Kathleen Kane, once a rising star in Pennsylvania politics, said Tuesday that she will resign as the state’s attorney general after she was found guilty of nine criminal charges, including two felony perjury counts.

“I have been honored to serve the people of Pennsylvania and I wish them health and safety in all their days,” the first-term Democrat said in a statement the afternoon after her conviction.

Kane, who was elected in 2012, was accused of leaking information to the media about a 2009 grand jury probe as a way to get back at Frank Fina, a political rival and former state prosecutor.

Prosecutors said Kane masterminded the leak and a subsequent coverup — and then lied to a grand jury about it.

After hearing days of dramatic testimony, a 12-person jury in Pennsylvania’s Montgomery County agreed with prosecutors, finding Kane guilty Monday of two counts of felony perjury, as well as obstruction, false swearing and other misdemeanor charges.

Kane, 50, faces up to seven years in prison on each of the felony perjury charges. Under state law, she was required to resign by the day of her sentencing.

“It seemed we had somebody who felt she was above the law,” Montgomery County District Attorney Kevin Steele told reporters outside the courtroom after the verdict was delivered. “This was about the defendant going before a grand jury in Montgomery County and lying to that grand jury.
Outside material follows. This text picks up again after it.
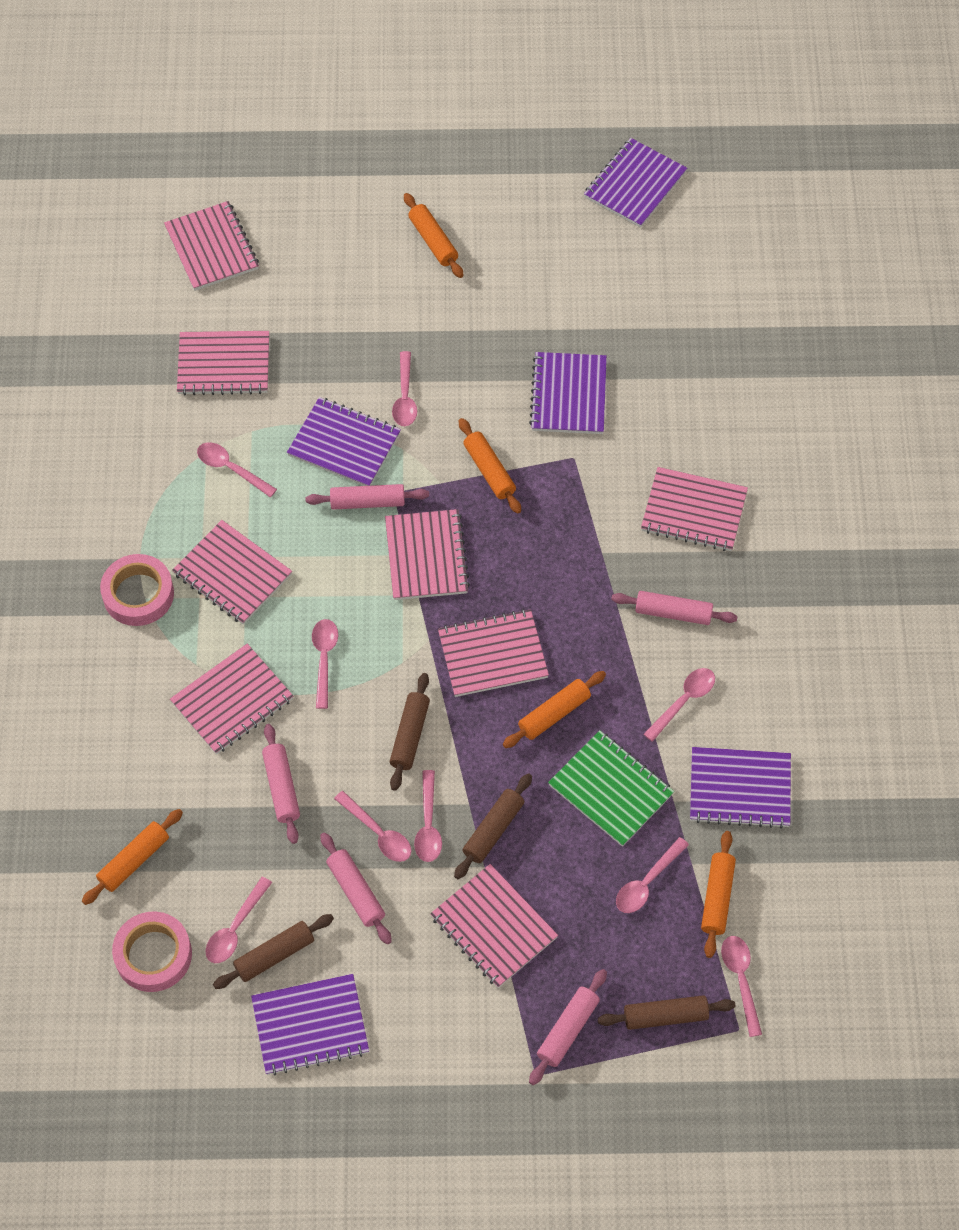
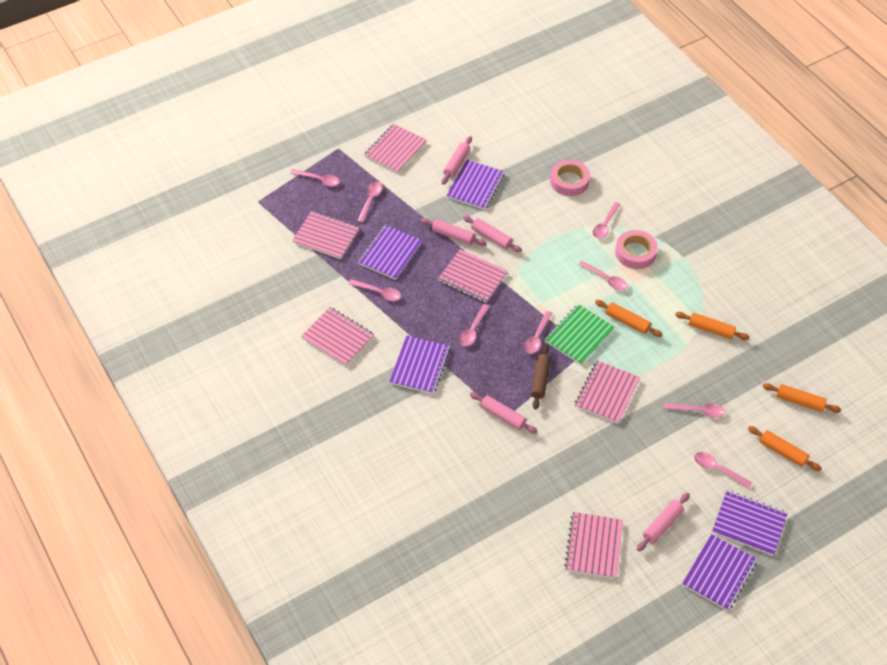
brown rolling pin: [213,914,334,989] [390,673,430,791] [454,773,532,879] [598,995,735,1030] = 4 -> [531,344,551,410] = 1
orange rolling pin: [82,809,183,905] [404,193,463,278] [459,418,521,514] [503,671,606,748] [701,831,736,958] = 5 -> [595,300,663,337] [675,312,750,340] [748,426,822,471] [762,383,841,413] = 4
pink notebook: [164,201,259,291] [170,644,293,754] [172,520,292,625] [177,331,269,395] [385,509,470,600] [430,864,558,988] [438,609,549,697] [641,467,748,551] = 8 -> [292,211,360,259] [301,307,374,366] [364,124,426,173] [438,249,508,303] [564,512,623,579] [575,360,640,424] = 6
The evidence was overwhelming in that regard.”

Calls for Kane to resign had mounted soon after the verdict was delivered late Monday.

Pennsylvania Gov. Tom Wolf (D) called it a “sad day” for the state and said “there should be no question” Kane should resign immediately, according to PennLive.com.

Assistant District Attorney Michelle Henry joined the chorus of those denouncing Kane’s actions.

“What she did while she was the attorney general, the fact she would commit criminal acts while the top prosecutor, is a disgrace,” Henry said after the verdict.

On Tuesday, after Kane’s announcement, Wolf, the governor, said “her decision to resign is the right one, and will allow the people of Pennsylvania to finally move on from this situation.”

Kane showed little emotion as the verdict was read, according to the Associated Press.

“The conviction on all counts was a crushing blow — I’m not going to say otherwise,” said Gerald Shargel, an attorney for Kane.

The defense intentionally did not have Kane testify. Nor did her legal team call witnesses over the six days of the trial.

“It’s a strategy,” Shargel said. “Obviously we thought that it would work, but I’ll be the first person to say we were wrong.”

Judge Wendy Demchick-Alloy warned she would jail Kane if there was evidence of retaliation against witnesses who had testified against her, including two of Kane’s former aides.

Demchick-Alloy also took Kane’s passport, implying she was a flight risk, according to the Philadelphia Inquirer.

The conviction seemed the final career fall for the state’s highest-ranking law enforcement officer.

Once a rising star, Kane was the first Democrat and first woman elected as the state’s top lawyer. (The job became an elected position in 1980.)

“It’s the role of the attorney general to be an independently elected voice,” Kane said in 2012, the day after winning the state attorney general’s race. “People see politics as a close-knit, good ol’ boy network, and I want to change that starting Day One.”

But the scandal mounted, and Kane lost her law license — and will now leave her job: The attorney general’s office said Kane’s resignation will be effective by the end of the day Wednesday.

Wolf, the governor, said in a statement Tuesday that he would “work with both Republicans and Democrats in the Senate regarding any potential appointment of an Attorney General.”

Pennsylvania voters will elect a new attorney general in November, to be sworn in Jan. 17, 2017.

As The Washington Post’s Juliet Eilperin reported in 2013, Kane beat establishment figures in both her own party and the GOP.

She defeated Rep. Patrick Murphy (D-Pa.) in the party primary, despite his endorsements from union officials and many of the state’s elected Democrats. President Bill Clinton did a fundraiser for Kane, who she had worked on Hillary Clinton’s 2008 presidential bid; Murphy responded by securing the endorsement of Obama adviser David Axelrod.

In 2013, during a training seminar for female candidates sponsored by the Democratic political action committee Emily’s List, which backs female candidates who support abortion rights, Kane noted that politics is a rough-and-tumble business.

In fact, she warned other political aspirants, when it comes to running for office, “it is a dirty business, there is no doubt.”